Please restate every line below exactly, without any pictures.
Material for this task below:
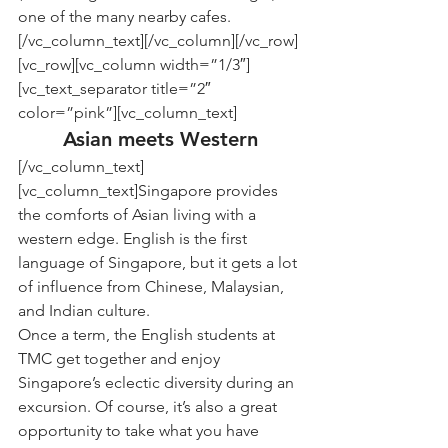
one of the many nearby cafes.
[/vc_column_text][/vc_column][/vc_row]
[vc_row][vc_column width=”1/3″]
[vc_text_separator title=”2″ 
color=”pink”][vc_column_text]
Asian meets Western
[/vc_column_text]
[vc_column_text]Singapore provides 
the comforts of Asian living with a 
western edge. English is the first 
language of Singapore, but it gets a lot 
of influence from Chinese, Malaysian, 
and Indian culture.
Once a term, the English students at 
TMC get together and enjoy 
Singapore’s eclectic diversity during an 
excursion. Of course, it’s also a great 
opportunity to take what you have 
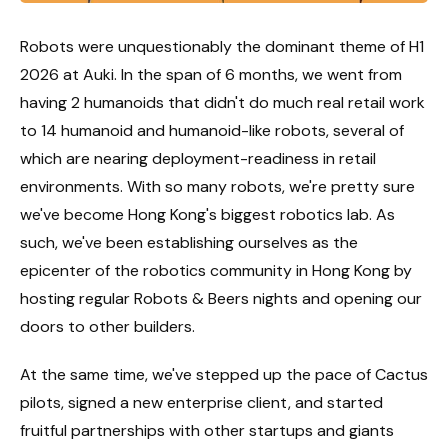
Robots were unquestionably the dominant theme of H1
2026 at Auki. In the span of 6 months, we went from
having 2 humanoids that didn't do much real retail work
to 14 humanoid and humanoid-like robots, several of
which are nearing deployment-readiness in retail
environments. With so many robots, we're pretty sure
we've become Hong Kong's biggest robotics lab. As
such, we've been establishing ourselves as the
epicenter of the robotics community in Hong Kong by
hosting regular Robots & Beers nights and opening our
doors to other builders.
At the same time, we've stepped up the pace of Cactus
pilots, signed a new enterprise client, and started
fruitful partnerships with other startups and giants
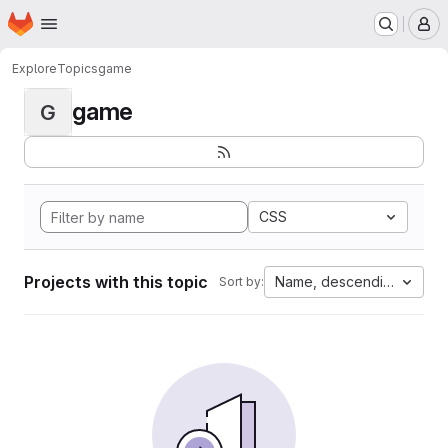
Homepage
Skip to main content
M
Explore
Topics
game
game
G
CSS
Projects with this topic
Name, descending
Sort by:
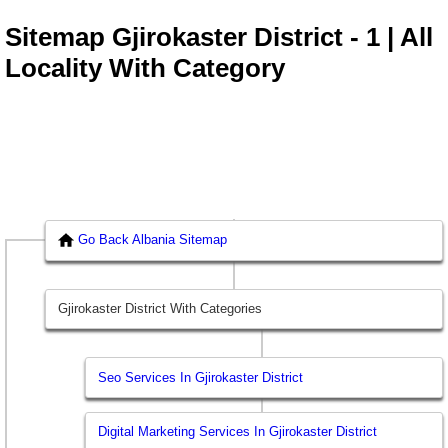
Sitemap Gjirokaster District - 1 | All
Locality With Category
Go Back Albania Sitemap
Gjirokaster District With Categories
Seo Services In Gjirokaster District
Digital Marketing Services In Gjirokaster District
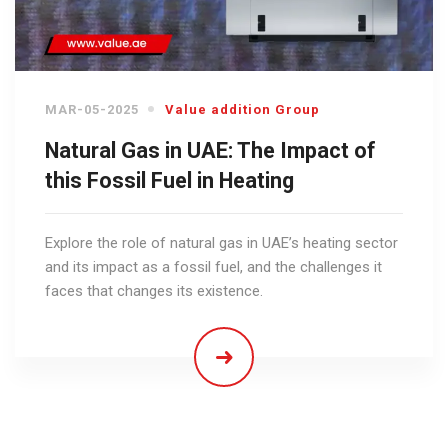
MAR-05-2025
Value addition Group
Natural Gas in UAE: The Impact of
this Fossil Fuel in Heating
Explore the role of natural gas in UAE’s heating sector
and its impact as a fossil fuel, and the challenges it
faces that changes its existence.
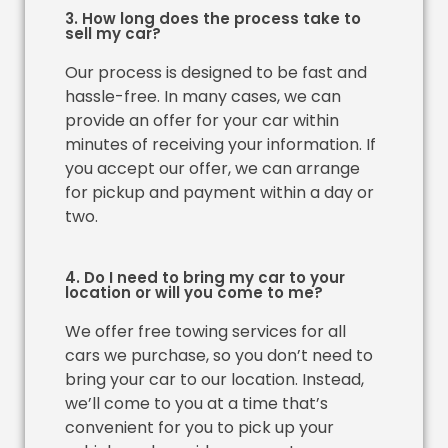
3. How long does the process take to
sell my car?
Our process is designed to be fast and
hassle-free. In many cases, we can
provide an offer for your car within
minutes of receiving your information. If
you accept our offer, we can arrange
for pickup and payment within a day or
two.
4. Do I need to bring my car to your
location or will you come to me?
We offer free towing services for all
cars we purchase, so you don’t need to
bring your car to our location. Instead,
we’ll come to you at a time that’s
convenient for you to pick up your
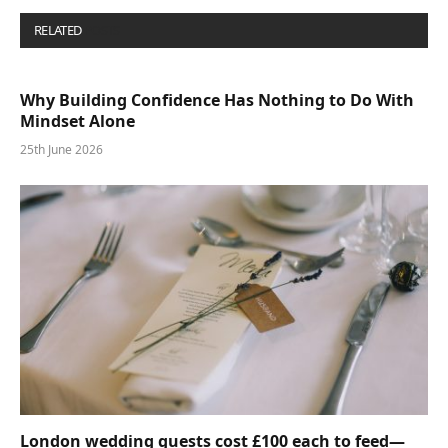
RELATED
POSTS
Why Building Confidence Has Nothing to Do With
Mindset Alone
25th June 2026
London wedding guests cost £100 each to feed—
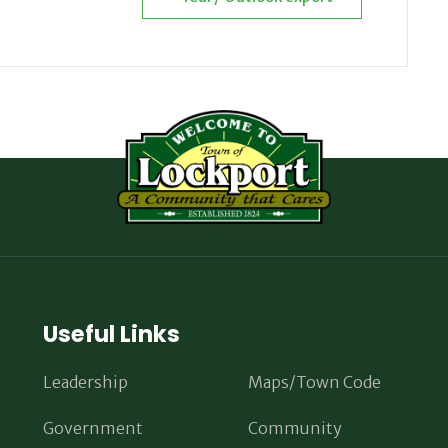
Useful Links
Leadership
Maps/Town Code
Government
Community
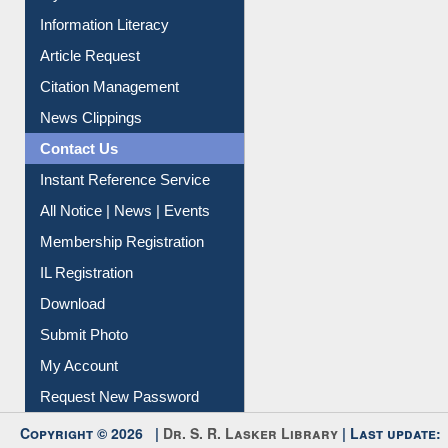
Citation Management
News Clippings
Contact Us
Instant Reference Service
All Notice | News | Events
Membership Registration
IL Registration
Download
Submit Photo
My Account
Request New Password
Copyright © 2026 |
Dr. S. R. Lasker Library
| Last update:
06-Aug-2026 8:31 pm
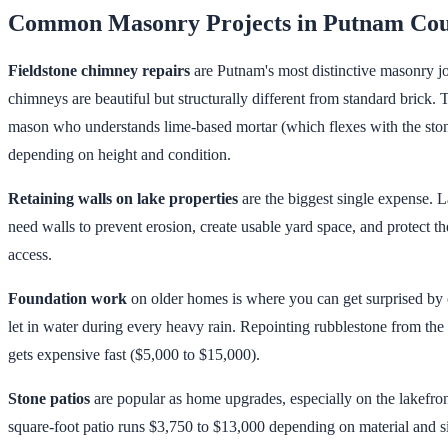
Common Masonry Projects in Putnam Co
Fieldstone chimney repairs
are Putnam's most distinctive masonry jo
chimneys are beautiful but structurally different from standard brick
mason who understands lime-based mortar (which flexes with the stone
depending on height and condition.
Retaining walls on lake properties
are the biggest single expense. 
need walls to prevent erosion, create usable yard space, and protect th
access.
Foundation work
on older homes is where you can get surprised by
let in water during every heavy rain. Repointing rubblestone from the 
gets expensive fast ($5,000 to $15,000).
Stone patios
are popular as home upgrades, especially on the lakefron
square-foot patio runs $3,750 to $13,000 depending on material and si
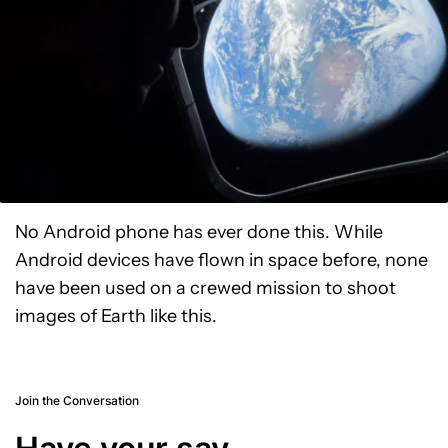
No Android phone has ever done this. While
Android devices have flown in space before, none
have been used on a crewed mission to shoot
images of Earth like this.
Join the Conversation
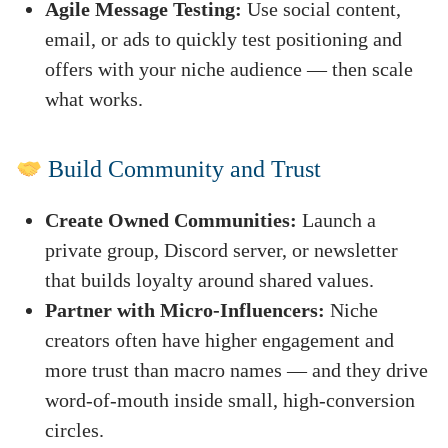
Agile Message Testing:
Use social content,
email, or ads to quickly test positioning and
offers with your niche audience — then scale
what works.
Build Community and Trust
Create Owned Communities:
Launch a
private group, Discord server, or newsletter
that builds loyalty around shared values.
Partner with Micro-Influencers:
Niche
creators often have higher engagement and
more trust than macro names — and they drive
word-of-mouth inside small, high-conversion
circles.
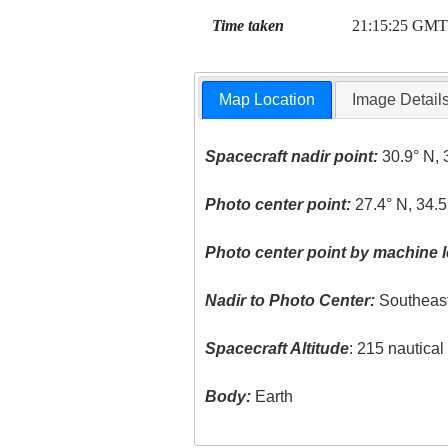
Time taken
21:15:25 GMT
Map Location
Image Detail
Spacecraft nadir point:
30.9° N, 
Photo center point:
27.4° N, 34.5
Photo center point by machine l
Nadir to Photo Center:
Southeas
Spacecraft Altitude
: 215 nautica
Body:
Earth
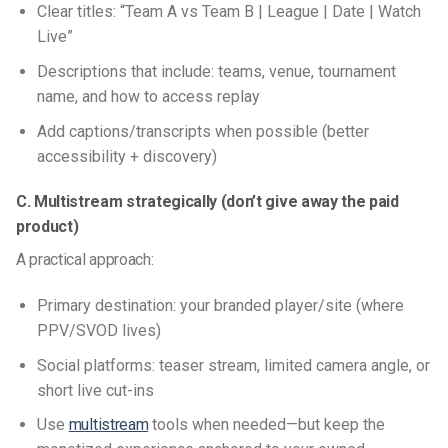
Clear titles: “Team A vs Team B | League | Date | Watch
Live”
Descriptions that include: teams, venue, tournament
name, and how to access replay
Add captions/transcripts when possible (better
accessibility + discovery)
C. Multistream strategically (don’t give away the paid
product)
A practical approach:
Primary destination: your branded player/site (where
PPV/SVOD lives)
Social platforms: teaser stream, limited camera angle, or
short live cut-ins
Use
multistream
tools when needed—but keep the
End of Material for this task.
◆ **Solution for this problem**:
one of the many nearby cafes.
[/vc_column_text][/vc_column][/vc_row]
[vc_row][vc_column width=”1/3″]
[vc_text_separator title=”2″ 
color=”pink”][vc_column_text]
Asian meets Western
[/vc_column_text]
[vc_column_text]Singapore provides 
the comforts of Asian living with a 
western edge. English is the first 
language of Singapore, but it gets a lot 
of influence from Chinese, Malaysian, 
and Indian culture.
Once a term, the English students at 
TMC get together and enjoy 
Singapore’s eclectic diversity during an 
excursion. Of course, it’s also a great 
opportunity to take what you have 
Robots were unquestionably the dominant theme of H1
2026 at Auki. In the span of 6 months, we went from
having 2 humanoids that didn't do much real retail work
to 14 humanoid and humanoid-like robots, several of
which are nearing deployment-readiness in retail
environments. With so many robots, we're pretty sure
we've become Hong Kong's biggest robotics lab. As
such, we've been establishing ourselves as the
epicenter of the robotics community in Hong Kong by
hosting regular Robots & Beers nights and opening our
doors to other builders.
At the same time, we've stepped up the pace of Cactus
pilots, signed a new enterprise client, and started
fruitful partnerships with other startups and giants
Homepage
Skip to main content
M
Explore
Topics
game
game
G
CSS
Projects with this topic
Name, descending
Sort by:
Sitemap Gjirokaster District - 1 | All
Locality With Category
Go Back Albania Sitemap
Gjirokaster District With Categories
Seo Services In Gjirokaster District
Digital Marketing Services In Gjirokaster District
MAR-05-2025
Value addition Group
Natural Gas in UAE: The Impact of
this Fossil Fuel in Heating
Explore the role of natural gas in UAE’s heating sector
and its impact as a fossil fuel, and the challenges it
faces that changes its existence.
3. How long does the process take to
sell my car?
Our process is designed to be fast and
hassle-free. In many cases, we can
provide an offer for your car within
minutes of receiving your information. If
you accept our offer, we can arrange
for pickup and payment within a day or
two.
4. Do I need to bring my car to your
location or will you come to me?
We offer free towing services for all
cars we purchase, so you don’t need to
bring your car to our location. Instead,
we’ll come to you at a time that’s
convenient for you to pick up your
RELATED
POSTS
Why Building Confidence Has Nothing to Do With
Mindset Alone
25th June 2026
London wedding guests cost £100 each to feed—
Useful Links
Leadership
Maps/Town Code
Government
Community
Citation Management
News Clippings
Contact Us
Instant Reference Service
All Notice | News | Events
Membership Registration
IL Registration
Download
Submit Photo
My Account
Request New Password
Copyright © 2026 |
Dr. S. R. Lasker Library
| Last update:
06-Aug-2026 8:31 pm
Common Masonry Projects in Putnam Co
Fieldstone chimney repairs
are Putnam's most distinctive masonry jo
chimneys are beautiful but structurally different from standard brick
mason who understands lime-based mortar (which flexes with the stone
depending on height and condition.
Retaining walls on lake properties
are the biggest single expense. 
need walls to prevent erosion, create usable yard space, and protect th
access.
Foundation work
on older homes is where you can get surprised by
let in water during every heavy rain. Repointing rubblestone from the 
gets expensive fast ($5,000 to $15,000).
Stone patios
are popular as home upgrades, especially on the lakefron
square-foot patio runs $3,750 to $13,000 depending on material and si
No Android phone has ever done this. While
Android devices have flown in space before, none
have been used on a crewed mission to shoot
images of Earth like this.
Join the Conversation
Agile Message Testing:
Use social content,
email, or ads to quickly test positioning and
offers with your niche audience — then scale
what works.
Build Community and Trust
Create Owned Communities:
Launch a
private group, Discord server, or newsletter
that builds loyalty around shared values.
Partner with Micro-Influencers:
Niche
creators often have higher engagement and
more trust than macro names — and they drive
word-of-mouth inside small, high-conversion
circles.
Time taken
21:15:25 GMT
Map Location
Image Detail
Spacecraft nadir point:
30.9° N, 
Photo center point:
27.4° N, 34.5
Photo center point by machine l
Nadir to Photo Center:
Southeas
Spacecraft Altitude
: 215 nautica
Body:
Earth
Clear titles: “Team A vs Team B | League | Date | Watch
Live”
Descriptions that include: teams, venue, tournament
name, and how to access replay
Add captions/transcripts when possible (better
accessibility + discovery)
C. Multistream strategically (don’t give away the paid
product)
A practical approach:
Primary destination: your branded player/site (where
PPV/SVOD lives)
Social platforms: teaser stream, limited camera angle, or
short live cut-ins
Use
multistream
tools when needed—but keep the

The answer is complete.